Needless to say, as far as the joke went, it didn’t come close to resembling anything with an actual blockchain. Still, WhipCoin joins a growing family of fake cryptocurrencies that also includes McDonald’s MacCoin and Oscar Mayer’s Bacoin. Or, as you might call them, a sandwich.
FOMO NO MO’
Don’t miss out: Olaf Carlson-Wee, the wunderkind manager of cryptocurrency hedge fund Polychain Capital, was profiled in The Wall Street Journal this week. The story chronicles the ups and downs on the investor’s supposed quest to “prove he isn’t a one-hit wonder,” despite more than 30% losses in the fund this year, following 2303% gains in 2017. Vivid anecdotes illustrate how last year’s Bitcoin euphoria led to good times at Polychain, such as when employees, on a retreat in Mexico last fall, “skipped an iPhone back-and-forth across the pool as they debated whether the device was waterproof.” (It wasn’t.) That’s in contrast to the withdrawals and lawsuit Polychain is now facing—not that Carlson-Wee seems too worried:
In interviews, he compared his relationship with cryptocurrency to romantic love, and likened the current investment opportunity to the early days of the internet.

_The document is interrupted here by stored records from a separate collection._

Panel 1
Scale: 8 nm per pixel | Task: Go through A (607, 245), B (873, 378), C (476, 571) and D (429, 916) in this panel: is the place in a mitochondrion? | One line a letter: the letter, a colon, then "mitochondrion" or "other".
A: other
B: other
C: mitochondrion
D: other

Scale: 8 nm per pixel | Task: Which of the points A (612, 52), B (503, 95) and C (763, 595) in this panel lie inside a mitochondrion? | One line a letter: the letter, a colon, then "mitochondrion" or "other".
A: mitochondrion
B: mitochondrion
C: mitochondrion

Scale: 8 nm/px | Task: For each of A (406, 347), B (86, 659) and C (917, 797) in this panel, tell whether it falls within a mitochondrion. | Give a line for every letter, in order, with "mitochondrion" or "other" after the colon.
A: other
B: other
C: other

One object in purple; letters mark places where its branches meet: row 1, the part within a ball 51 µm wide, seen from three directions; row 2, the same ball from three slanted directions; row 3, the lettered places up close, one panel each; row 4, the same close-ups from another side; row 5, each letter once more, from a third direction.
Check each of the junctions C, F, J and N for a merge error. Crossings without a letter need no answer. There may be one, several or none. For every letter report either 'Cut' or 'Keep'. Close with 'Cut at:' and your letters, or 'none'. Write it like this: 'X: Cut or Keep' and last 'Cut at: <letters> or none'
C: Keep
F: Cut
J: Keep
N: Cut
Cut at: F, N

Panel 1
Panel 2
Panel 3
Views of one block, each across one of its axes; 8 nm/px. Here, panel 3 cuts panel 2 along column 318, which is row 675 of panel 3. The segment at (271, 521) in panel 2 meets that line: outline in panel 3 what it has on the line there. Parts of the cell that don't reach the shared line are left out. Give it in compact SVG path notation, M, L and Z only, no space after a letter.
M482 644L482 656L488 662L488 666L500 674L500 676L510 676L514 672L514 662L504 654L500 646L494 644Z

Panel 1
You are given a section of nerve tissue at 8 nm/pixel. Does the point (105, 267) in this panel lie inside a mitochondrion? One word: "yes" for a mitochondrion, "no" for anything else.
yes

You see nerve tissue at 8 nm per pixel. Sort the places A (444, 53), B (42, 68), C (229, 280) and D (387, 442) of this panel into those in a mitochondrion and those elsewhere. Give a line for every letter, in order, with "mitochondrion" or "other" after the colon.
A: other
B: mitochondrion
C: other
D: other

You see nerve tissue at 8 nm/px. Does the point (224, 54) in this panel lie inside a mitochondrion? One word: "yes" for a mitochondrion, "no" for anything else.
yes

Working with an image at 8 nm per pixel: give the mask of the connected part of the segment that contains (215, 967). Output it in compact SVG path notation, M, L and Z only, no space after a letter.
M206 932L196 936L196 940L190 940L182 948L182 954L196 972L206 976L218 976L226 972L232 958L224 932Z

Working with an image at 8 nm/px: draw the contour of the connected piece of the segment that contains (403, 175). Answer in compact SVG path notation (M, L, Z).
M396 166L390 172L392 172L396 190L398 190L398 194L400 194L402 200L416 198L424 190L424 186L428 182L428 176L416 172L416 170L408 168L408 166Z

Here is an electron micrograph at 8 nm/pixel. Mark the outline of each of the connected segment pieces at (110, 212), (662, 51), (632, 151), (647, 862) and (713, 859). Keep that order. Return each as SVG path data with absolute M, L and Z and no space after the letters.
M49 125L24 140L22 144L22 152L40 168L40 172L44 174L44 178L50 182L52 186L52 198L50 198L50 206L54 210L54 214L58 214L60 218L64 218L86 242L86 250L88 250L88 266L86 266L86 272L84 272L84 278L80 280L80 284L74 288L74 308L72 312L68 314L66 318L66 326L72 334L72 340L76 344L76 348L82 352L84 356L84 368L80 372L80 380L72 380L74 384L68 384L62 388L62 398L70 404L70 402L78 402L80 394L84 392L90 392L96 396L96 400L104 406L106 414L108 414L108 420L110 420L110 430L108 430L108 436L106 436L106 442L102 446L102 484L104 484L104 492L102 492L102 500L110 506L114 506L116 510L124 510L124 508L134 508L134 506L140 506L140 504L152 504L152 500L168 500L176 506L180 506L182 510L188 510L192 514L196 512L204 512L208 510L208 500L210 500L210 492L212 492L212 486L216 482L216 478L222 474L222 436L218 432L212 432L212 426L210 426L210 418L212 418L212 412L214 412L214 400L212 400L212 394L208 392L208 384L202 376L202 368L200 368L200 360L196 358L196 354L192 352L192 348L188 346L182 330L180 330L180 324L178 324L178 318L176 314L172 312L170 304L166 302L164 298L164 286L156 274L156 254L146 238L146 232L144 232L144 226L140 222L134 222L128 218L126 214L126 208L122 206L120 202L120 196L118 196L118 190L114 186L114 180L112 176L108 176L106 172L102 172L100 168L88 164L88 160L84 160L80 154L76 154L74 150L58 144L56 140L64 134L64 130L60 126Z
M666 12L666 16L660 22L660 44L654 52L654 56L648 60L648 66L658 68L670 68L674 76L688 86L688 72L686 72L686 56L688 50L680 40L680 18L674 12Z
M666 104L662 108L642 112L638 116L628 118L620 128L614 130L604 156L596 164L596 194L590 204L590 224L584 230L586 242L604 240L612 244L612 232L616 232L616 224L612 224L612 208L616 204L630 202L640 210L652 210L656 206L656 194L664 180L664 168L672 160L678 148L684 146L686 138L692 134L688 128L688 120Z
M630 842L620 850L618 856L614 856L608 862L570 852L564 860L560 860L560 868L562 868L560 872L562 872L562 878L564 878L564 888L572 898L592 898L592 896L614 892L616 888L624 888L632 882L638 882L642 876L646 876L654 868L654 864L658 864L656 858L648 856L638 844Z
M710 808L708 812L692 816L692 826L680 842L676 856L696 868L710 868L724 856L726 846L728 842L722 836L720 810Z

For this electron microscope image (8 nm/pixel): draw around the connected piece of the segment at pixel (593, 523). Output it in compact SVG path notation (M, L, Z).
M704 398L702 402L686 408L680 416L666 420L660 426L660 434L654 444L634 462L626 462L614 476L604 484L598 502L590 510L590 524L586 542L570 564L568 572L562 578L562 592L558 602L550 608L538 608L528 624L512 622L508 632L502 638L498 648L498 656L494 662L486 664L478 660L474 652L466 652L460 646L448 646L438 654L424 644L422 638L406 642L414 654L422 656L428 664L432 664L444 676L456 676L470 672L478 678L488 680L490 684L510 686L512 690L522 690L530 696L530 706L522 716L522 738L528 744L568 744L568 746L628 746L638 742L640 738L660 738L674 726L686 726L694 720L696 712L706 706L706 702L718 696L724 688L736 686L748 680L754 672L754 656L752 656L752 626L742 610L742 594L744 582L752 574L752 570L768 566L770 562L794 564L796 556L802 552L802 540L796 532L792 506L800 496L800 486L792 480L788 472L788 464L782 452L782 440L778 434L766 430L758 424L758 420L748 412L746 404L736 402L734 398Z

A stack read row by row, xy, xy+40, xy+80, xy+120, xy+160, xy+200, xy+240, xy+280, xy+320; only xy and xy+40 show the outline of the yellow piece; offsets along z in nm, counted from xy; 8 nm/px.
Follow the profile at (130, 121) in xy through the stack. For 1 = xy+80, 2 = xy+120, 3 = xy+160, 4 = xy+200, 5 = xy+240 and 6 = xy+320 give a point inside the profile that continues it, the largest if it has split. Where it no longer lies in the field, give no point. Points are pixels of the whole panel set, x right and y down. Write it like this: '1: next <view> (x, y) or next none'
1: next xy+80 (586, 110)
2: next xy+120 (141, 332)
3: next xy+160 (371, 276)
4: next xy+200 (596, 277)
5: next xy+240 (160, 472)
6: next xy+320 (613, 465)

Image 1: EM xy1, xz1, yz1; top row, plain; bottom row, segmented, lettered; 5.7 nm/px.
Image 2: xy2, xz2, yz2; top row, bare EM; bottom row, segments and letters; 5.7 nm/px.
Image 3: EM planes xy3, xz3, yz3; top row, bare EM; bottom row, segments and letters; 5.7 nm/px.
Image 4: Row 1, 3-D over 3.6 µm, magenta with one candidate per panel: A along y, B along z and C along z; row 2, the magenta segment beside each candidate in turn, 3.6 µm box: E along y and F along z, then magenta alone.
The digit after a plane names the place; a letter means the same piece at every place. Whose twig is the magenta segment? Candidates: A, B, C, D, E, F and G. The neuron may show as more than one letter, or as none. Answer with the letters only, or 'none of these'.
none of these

Through each dip downward, he has continued buying, particularly stakes in businesses tied to bitcoin rivals such as the cryptocurrency ether. He manages Polychain’s roughly $650 million flagship fund—the world’s biggest in crypto—from an Apple laptop surrounded by vintage boom boxes in undisclosed, secret San Francisco warehouse offices.
“I want to emphasize how long I’ve been doing this,” says Mr. Carlson-Wee, who turned 29 last month. “This is really just like breathing in and out for me.”